Public‑health nurses and union leaders told the Board of Supervisors that planned layoffs in the county's Enhanced Care Management and related programs risk patient safety and continuity of care, and they asked the board to extend the layoff effective date to allow placements for displaced staff.

About a dozen public‑health nurses and union representatives told the Contra Costa County Board of Supervisors on March 31 that planned layoffs in the county's Enhanced Care Management (ECM) program and related public‑health units risked patient safety and interrupted long‑standing caregiver relationships.

"We ask the board to consider today extending the layoff effective date for those employees who have not yet found landing spots," said Sean Stalbaum of IFPTE Local 21, who spoke during public comment. California Nurses Association representative Justin Taylor said the cuts have already removed specialized staff from multiple programs: "The acute communicable disease unit … lost 5 of their 8 public health nurses," he said, and the tuberculosis program was left with "one experienced nurse" after displacements.

The board discussed one consent item tied to personnel changes — agenda item C86, a position adjustment resolution originally effective April 6 — and supervisors proposed changing its effective date to May 6 to give labor time to locate transfers and reduce program disruption. Supervisor Candace Anderson moved the change, Supervisor Ken Carlson seconded, and the motion incorporating the date change and other consent adjustments passed unanimously.

Speakers from nursing programs described specific operational concerns. Jeremy Parker, speaking on behalf of a nurse in the Nurse Family Partnership, said families "are being told that they must start over with a new nurse or go without services at all," and warned that many clients choose the program early in pregnancy and depend on continuity.
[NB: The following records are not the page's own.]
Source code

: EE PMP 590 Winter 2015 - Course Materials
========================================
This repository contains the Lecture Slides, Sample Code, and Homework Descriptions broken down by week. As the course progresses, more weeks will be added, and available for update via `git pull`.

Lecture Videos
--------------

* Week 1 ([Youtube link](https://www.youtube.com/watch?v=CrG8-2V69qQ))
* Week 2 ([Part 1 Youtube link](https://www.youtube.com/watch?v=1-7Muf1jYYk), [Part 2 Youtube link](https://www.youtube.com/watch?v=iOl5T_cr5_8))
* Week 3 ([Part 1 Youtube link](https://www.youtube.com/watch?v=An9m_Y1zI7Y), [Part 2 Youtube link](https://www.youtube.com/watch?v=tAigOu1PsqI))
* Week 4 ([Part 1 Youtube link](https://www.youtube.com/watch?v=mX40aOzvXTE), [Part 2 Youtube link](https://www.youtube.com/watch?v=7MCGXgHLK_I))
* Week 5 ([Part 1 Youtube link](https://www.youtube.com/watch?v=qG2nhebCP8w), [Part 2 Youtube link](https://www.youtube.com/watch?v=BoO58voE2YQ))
Michelle, a public‑health nurse reading for an affected TB nurse, urged the board to "pause these layoffs and consider retaining some of the experienced staff" because tuberculosis control depends on experienced staff for timely diagnosis and contact tracing.

Grant Colfax, Contra Costa Health Director, told the board the staffing changes align with statewide ECM program models, that the county is following civil‑service rules and working to mitigate disruptions through training and reassignments, and that staff were working with labor to place qualified employees into appropriate positions.

The board asked county staff to continue working with unions on placements and accepted a procedural change to the consent calendar that extended the C86 effective date to May 6. Union leaders asked for that extension and for continued negotiation to reduce displacements.

The supervisors did not adopt program‑level policy changes during the public comment period; the board voted on the consent package with the agreed date change and then proceeded to closed session and other agenda items. The unions said they will continue to press for placements and for additional time to avoid layoffs where possible.